A finance engineer is the one who makes use of his mathematical and computer knowledge to work in finance industry. But this is just a general work description of a finance engineer. But the people who choose financial engineering as their major now tends to see the subject in different perspectives like becoming a commercial banker, a financial analyst, a corporate treasurer, a corporate recruiter and a finance engineer. As a whole, the new discipline still doesn’t have a clear definition of itself. But it is clear that the role of a finance engineer lies with finance only. John Finnerty has defined finance engineering as a discipline that involves design, development and implementation of financial processes and instruments that are so innovative and formulating creative solutions.
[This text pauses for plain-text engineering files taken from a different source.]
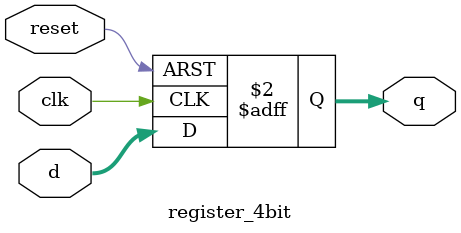
<source format=v>
module d_flip_flop_4bit (
  input clk,
  input [3:0] d,
  output reg [3:0] q
);

  always @(posedge clk) begin
    q <= d;
  end

endmodule


module register_4bit (
  input clk,
  input [3:0] d,
  input reset,
  output reg [3:0] q
);

  always @(posedge clk or posedge reset) begin
    if (reset) begin
      q <= 4'b0;
    end else begin
      q <= d;
    end
  end

endmodule

</source>
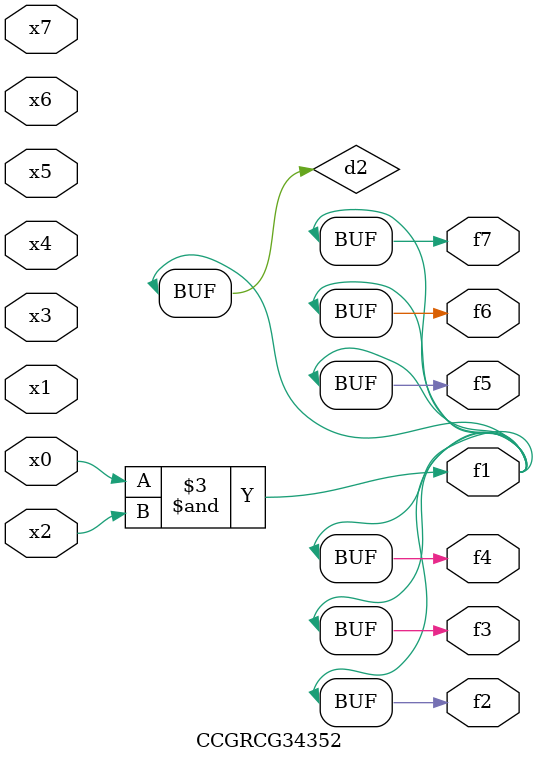
<source format=v>
module CCGRCG34352(
	input x0, x1, x2, x3, x4, x5, x6, x7,
	output f1, f2, f3, f4, f5, f6, f7
);

	wire d1, d2;

	nor (d1, x3, x6);
	and (d2, x0, x2);
	assign f1 = d2;
	assign f2 = d2;
	assign f3 = d2;
	assign f4 = d2;
	assign f5 = d2;
	assign f6 = d2;
	assign f7 = d2;
endmodule

</source>
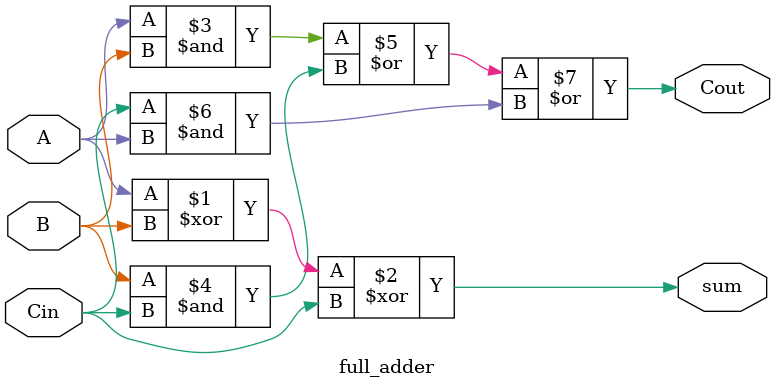
<source format=v>
module full_adder (A,B,Cin,sum,Cout);
input  A;
input  B;
input   Cin;
output wire sum;
output wire Cout;

//this is a combinational circuit
assign sum= A^B^Cin; 
assign Cout = (A&B)|(B&Cin)|(Cin&A);

endmodule



</source>
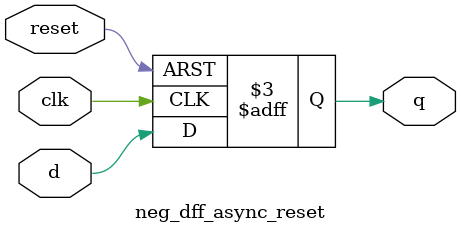
<source format=v>
module neg_dff_async_reset(
    input clk,
    input reset,
    input d,
    output reg q);
    always @(negedge clk or negedge reset) begin
        if (!reset)
            q <= 1'b0;
        else
            q <= d;
end
endmodule

</source>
Future of finance engineering in India
In India, finance is one of the finest fields to build a better career. Especially in a growing market like India, the finance engineering need is very high as the market requires more new techniques to be incorporated in it. The career prospectus is good for a finance engineer in India and it provides excellent growth opportunities. After successful completion of financial engineering course, one can expect great opportunities from different financial sectors like banking, insurance, security trading and in engineering consultancies. There are many Institutes and Corporate Bodies in India that train new talents in Financial Engineering and various aligned courses. Executive programs in Algorithmic Trading (E-PAT) and Certificate in Quantitative Finance (CQF) are two of the most advanced courses that will get you prospect jobs in right direction.